Américain de naissance, M. Sievers a pris soin, tout au long de sa carrière, de trouver des lieux isolés et silencieux pour installer son matériel et mener ses recherches sans être gêné par le monde moderne. Dans le cadre d’un poste précédent à l’Université du KwaZulu-Natal, il a installé le premier radiotélescope sur l’île Marion, située à mi-chemin entre l’Afrique du Sud et l’Antarctique. Il a également dirigé la création d’un immense réseau de télescopes, connu sous le nom de HIRAX (en anglais), en cours de construction dans le Karoo, un vaste semi-désert au cœur de l’Afrique du Sud.

En 2018, M. Sievers a été incité à venir poursuivre ses recherches au Canada. Là, il a été nommé titulaire de la Chaire de recherche Canada 150 en cosmologie théorique et observationnelle à l’Université McGill et a occupé des postes au Département de physique et à l’Institut spatial Trottier de l’université.
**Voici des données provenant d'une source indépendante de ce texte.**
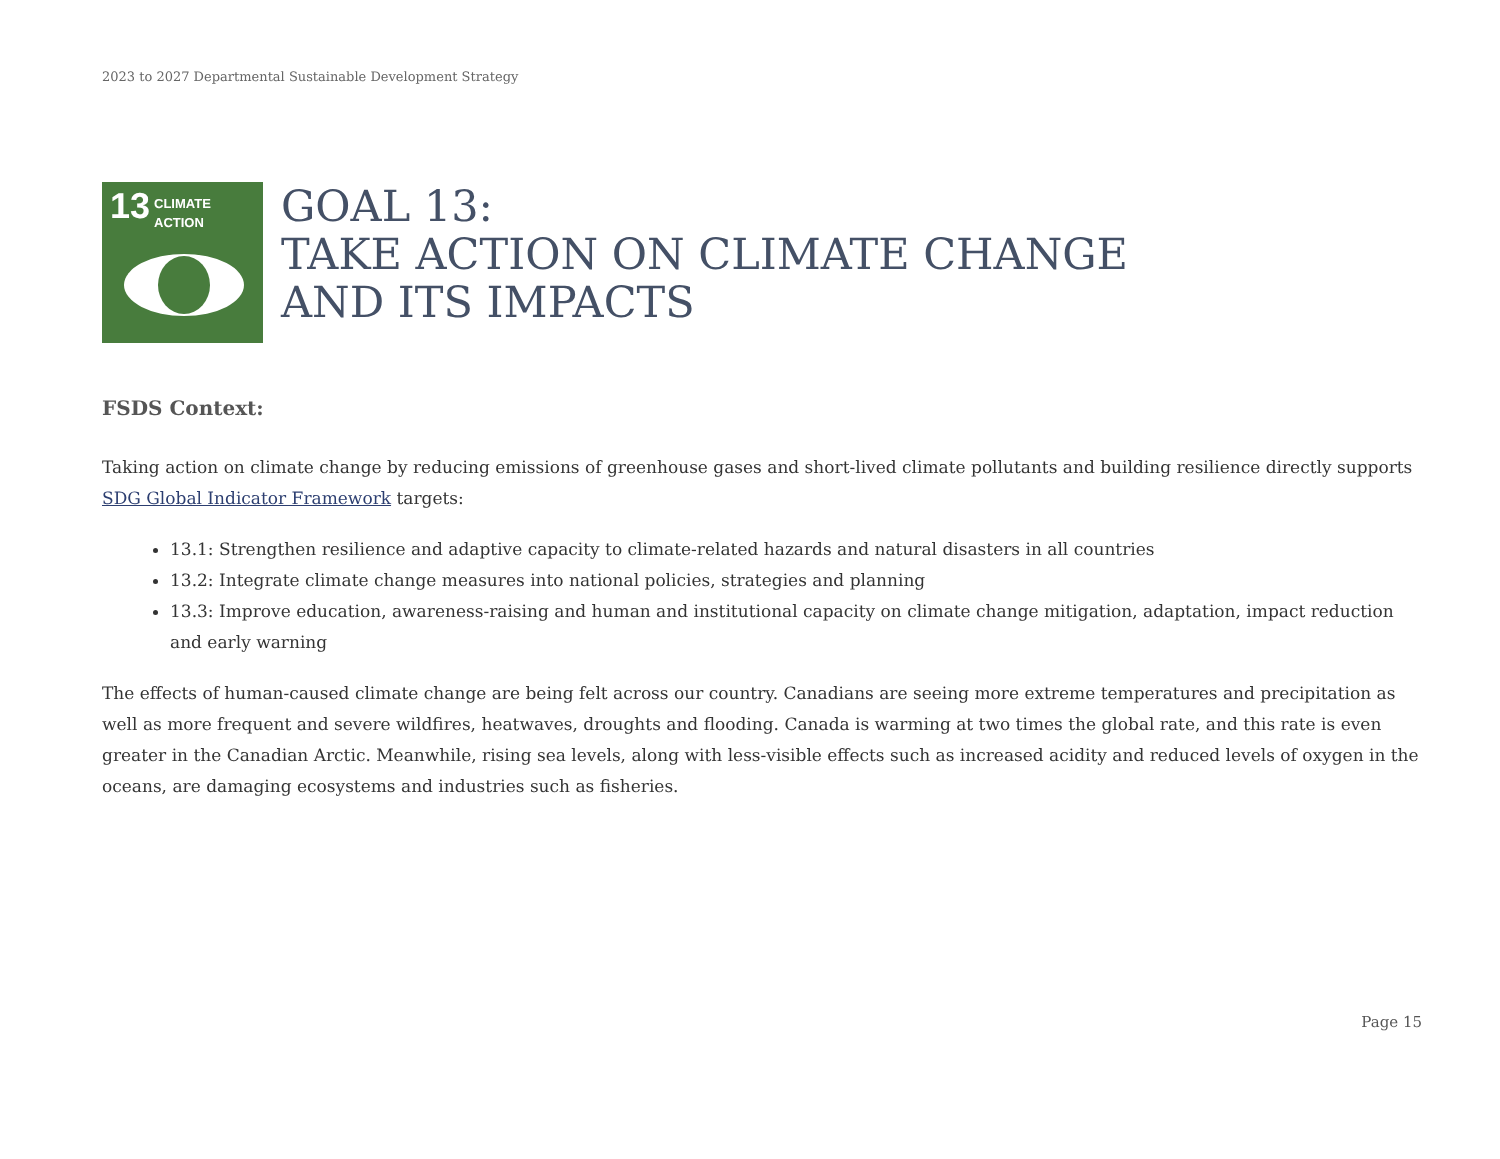2023 to 2027 Departmental Sustainable Development Strategy
13 CLIMATE
ACTION
GOAL 13:
TAKE ACTION ON CLIMATE CHANGE
AND ITS IMPACTS
FSDS Context:
Taking action on climate change by reducing emissions of greenhouse gases and short-lived climate pollutants and building resilience directly supports SDG Global Indicator Framework targets:
13.1: Strengthen resilience and adaptive capacity to climate-related hazards and natural disasters in all countries
13.2: Integrate climate change measures into national policies, strategies and planning
13.3: Improve education, awareness-raising and human and institutional capacity on climate change mitigation, adaptation, impact reduction and early warning
The effects of human-caused climate change are being felt across our country. Canadians are seeing more extreme temperatures and precipitation as well as more frequent and severe wildfires, heatwaves, droughts and flooding. Canada is warming at two times the global rate, and this rate is even greater in the Canadian Arctic. Meanwhile, rising sea levels, along with less-visible effects such as increased acidity and reduced levels of oxygen in the oceans, are damaging ecosystems and industries such as fisheries.
Page 15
« C’est au Programme des chaires de recherche Canada 150 que je dois ma décision de venir ici, déclare M. Sievers. Les ressources auxquelles j’ai accès sont absolument incroyables. »

S’il revient sur les sept dernières années, il est particulièrement fier des efforts fructueux déployés pour mener de « sérieux travaux d’astronomie » à la Station de recherche arctique de McGill (MARS). « Nous avons réussi à faire de l’Arctique un lieu de recherche en radioastronomie florissant, ce qui n’aurait pas été possible sans le Programme ».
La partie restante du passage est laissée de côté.